"Wright Mountain was not the right mountain and luckily we found that out before something serious happened." -EastkingThis trip was the same one as Not the Wright Mountain but I felt as though there were details of the trip that were left out. This trip took place December 26, 2009. The people who came were Gimpilator, fzte (Skyler), Gabe, Eastking, and I.
Even on the way to Snoquamie Pass the sunrise was quite beautiful and we arrived just in time while the clouds were leaving the area. The trailhead started at the Alpental Ski Area. I believe this was Skylers third mountain trip, which he had already owned a pair of expedition boots that were for climbing Mount Everest, not even I as someone who goes to the mountains all the time have that kind of equipment.
We started the trail at a some what speedy pace. The views broke out very soon and Chair peak was towering over the valley with its sheer cliffs and you could tell that it was windy way above us. There was a few avalanche spots on the way to the pass, but we passed through them in speedy time. As we switched back up to the pass the wind started to pick up, at the pass the wind was blowing so hard that it looked as though it was snowing all around us even though the views were clear. The summits were blowing snow off of the summits which gave the place a mountainous feeling. I wanted to keep observing the view, but we had to head over to Wright Mountain. We carefully descended down to Snow lake, and took a right, going to the left would have been steep and much avalanche danger. I saw to my suprise a skier traveling on the edge of the lake, but I suppose the skis made him safer.
We passed through a non slopey area until we reached a large hill, we were unsure which way to take by this point. Eastking, Skyler, and Gabe went upwards while Gimpilator and I went the downwards route to figure out how to get to Wright Mountain. As we are heading down I realize how unstable the slope is, ice covered powder which not only increases avalanche danger but makes things not ideal for traversing. As Gimpilator was attempting to traverse the slope, he takes a step which creates a huge crack across the snow. Immediately he yells to me "JOSH GET OUT OF HERE!" and I go up the slope as fast as possible. When we get back to where we came from, Eastking had decided going up was also too dangerous so we met him near the bottom which was by the lake. We do a tactic we had not wanted to do. We would have to travel on the edge of the lake. At first I did not like the idea, but after a few steps things seemed stable, although then my comfort was over once I saw what looked like a small crevasse that you could not see the bottom of next to the edge of the lake, it was probably only 10 or so feet max, but still gave me a chilling feeling that made me want to stay away from those. The very edge seemed some what unstable, the slope seemed unstable, so we had to be about 5 feet out. Then we reached a spot were it looked do able for us to go on the slope, we all wanted to get off of the lake. The slope above had some melting noises that made me a little worried but we went across it without having any issues.

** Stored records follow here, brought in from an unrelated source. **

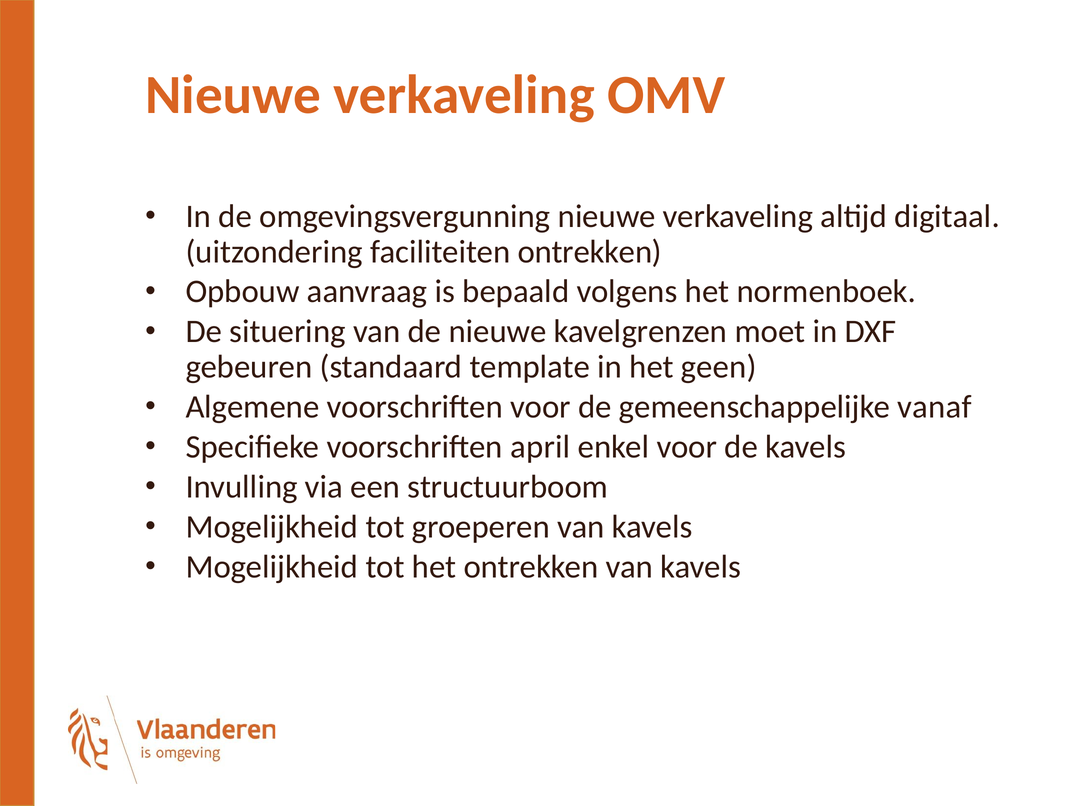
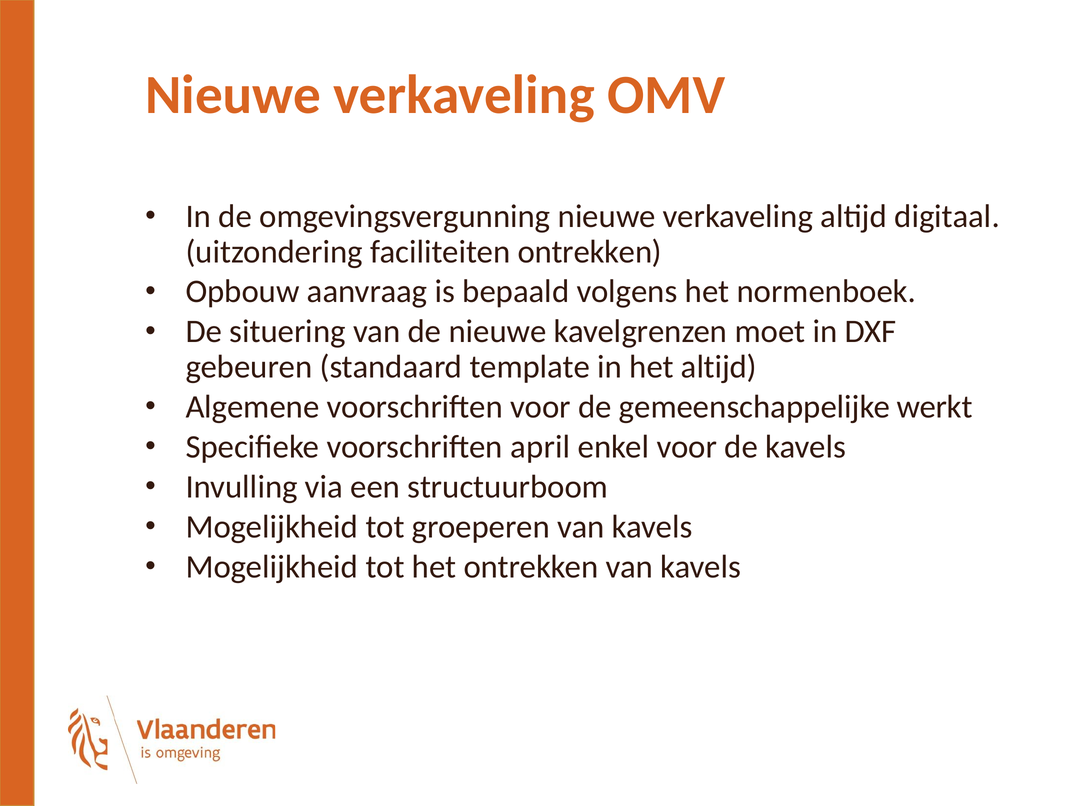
het geen: geen -> altijd
vanaf: vanaf -> werkt
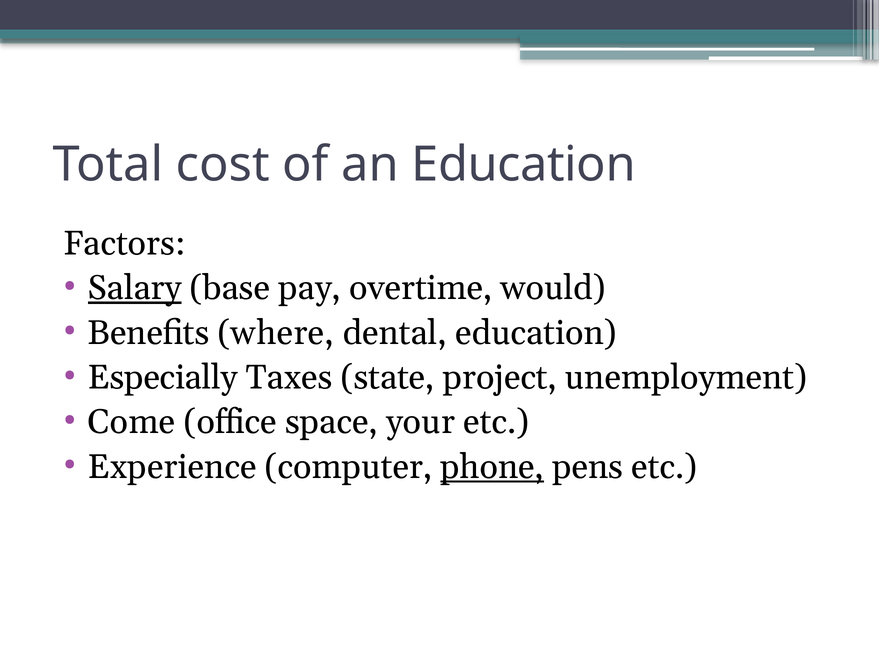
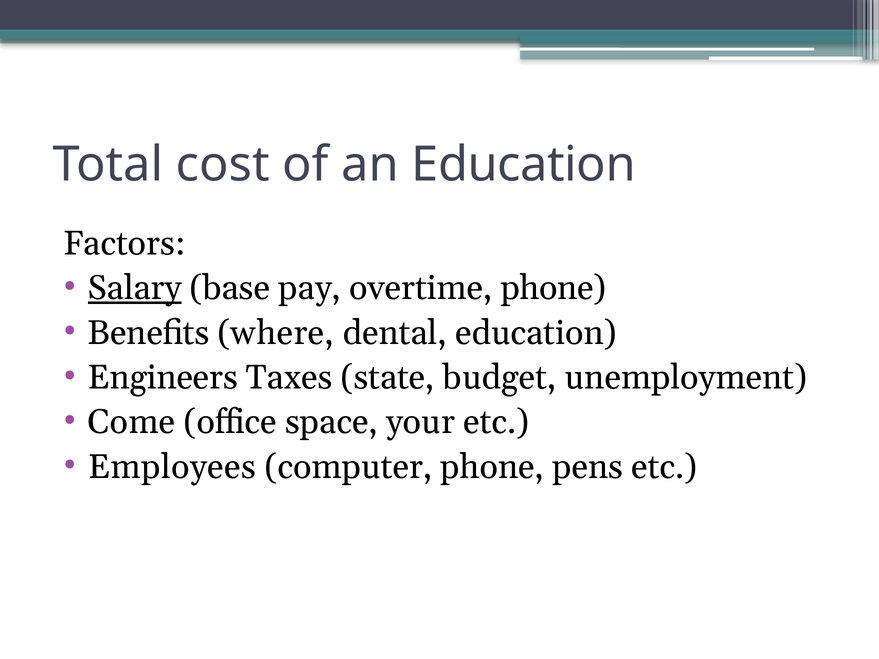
overtime would: would -> phone
Especially: Especially -> Engineers
project: project -> budget
Experience: Experience -> Employees
phone at (492, 467) underline: present -> none
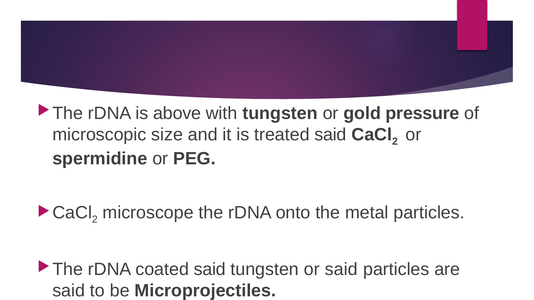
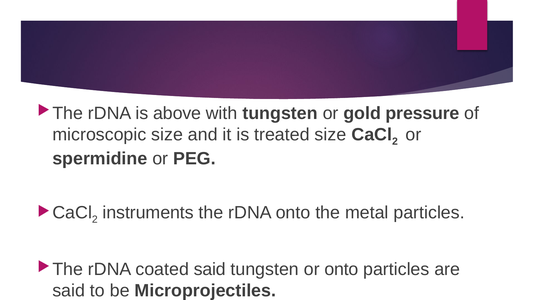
treated said: said -> size
microscope: microscope -> instruments
or said: said -> onto
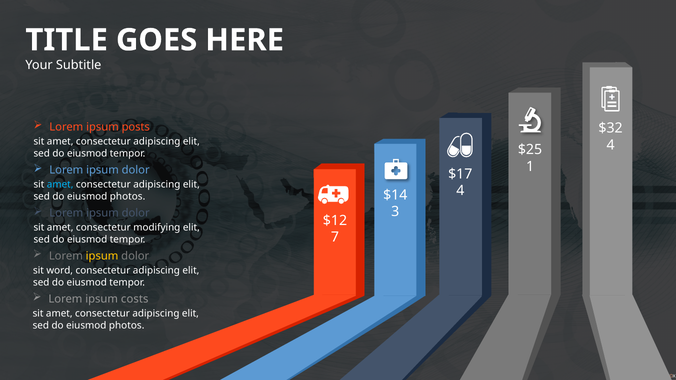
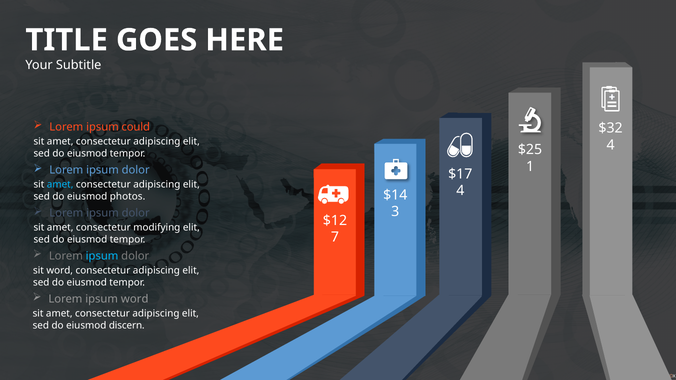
posts: posts -> could
ipsum at (102, 256) colour: yellow -> light blue
ipsum costs: costs -> word
photos at (127, 325): photos -> discern
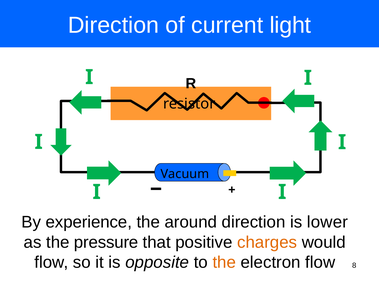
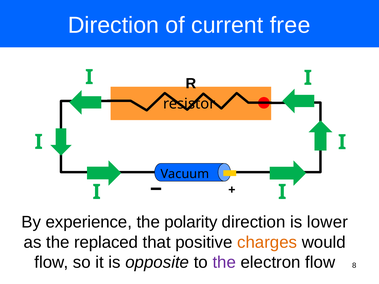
light: light -> free
around: around -> polarity
pressure: pressure -> replaced
the at (224, 263) colour: orange -> purple
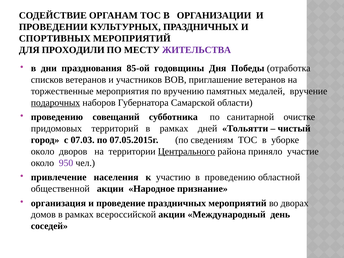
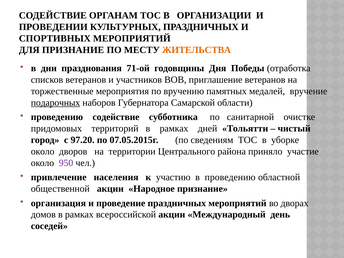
ДЛЯ ПРОХОДИЛИ: ПРОХОДИЛИ -> ПРИЗНАНИЕ
ЖИТЕЛЬСТВА colour: purple -> orange
85-ой: 85-ой -> 71-ой
проведению совещаний: совещаний -> содействие
07.03: 07.03 -> 97.20
Центрального underline: present -> none
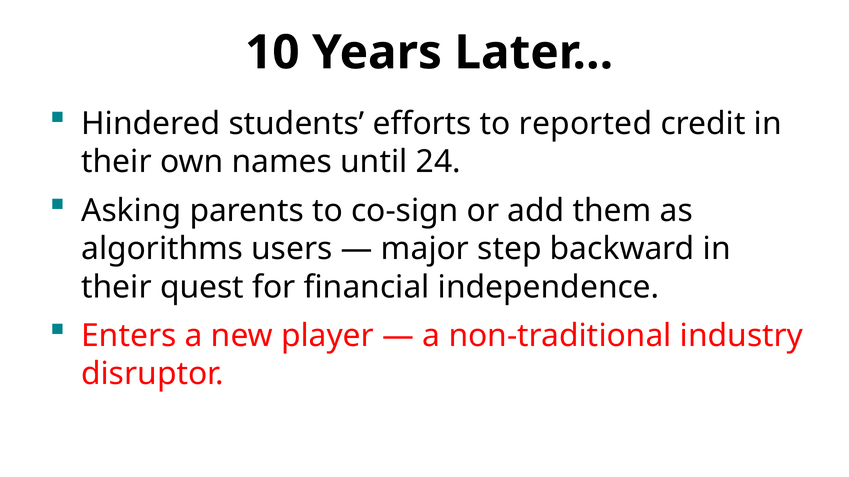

Next we had to go up a small hill which I went straight up because it seemed like the most fun way to go up. At the top I could see below the snow looked less stable, I took things with a little more cation by this point, as I was walking down I took a step and then "boom" the slope below me gives way and falls down in one big slab which one would call a mini avalanche. I nearly fell with it, but caught myself. We decided this was turn around time, we did not want to encounter any avalanches. From the top of the hill we had some snacks took some photos and headed back.
Crossing back was more worry some than coming in, "I should have realized this would happen" I thought to myself as I look back at the questionable slope. It was now late day which is when avalanche danger is at its high point. Gimpilator decided to go first and had the idea that if we spread apart 100 or so feet between each person not only would it decrease the chances of an avalanche occurring (because it would be less weight on the snow slope) but also if there was an avalanche, the rest of us would be able to run in and rescue the other person. As we were going along the slope, once again it became too dangerous to walk on, so we had to walk back on the lake. Unfortunately I found out soon this did not feel any better, I was back on another peril. As I would take steps with carefulness, I would plunge into deep snow, which made me feel very uneasy. I did not want to get caught in an avalanche but at the same time I sure did not want to fall through the ice. After a few moments of fearful steps we reach the same shore. It was a relief.
Once again just because I knew I would make it back ok did not mean all my worries were over, now I had to deal with my numb feet. We went up the pass which was ok, but as time went on, I worried about frost bite or atleast forstnip. The sun was starting the set past the ridge, the group some what split up at one point as we glassaded down. Fortunately we were able to meet up and find the trail. Gabe by this point was able to run ahead and make it to the trailhead in speedy time. My feet finally got feeling in them, but each step was painful. The reasaon my feet got cold in the first place is that back in the day I did not have a good working pair of gaitors, so snow would get trapped in my boots, then would melt and get my feet wet, which would get worse. Soon we saw people on the trail which was now solid, it was funny to see people walking around in msr snowshoes even though it did them no good.
Soon we got to the trailhead and were glad to make it down safe, I was glad to have my feet recover. I learned to be more catious of avalanche danger, and what to look out for. I hope to return back to this place when conditions are safer. It was a fun trip, but a little more than I expected, the next day I went snowboarding.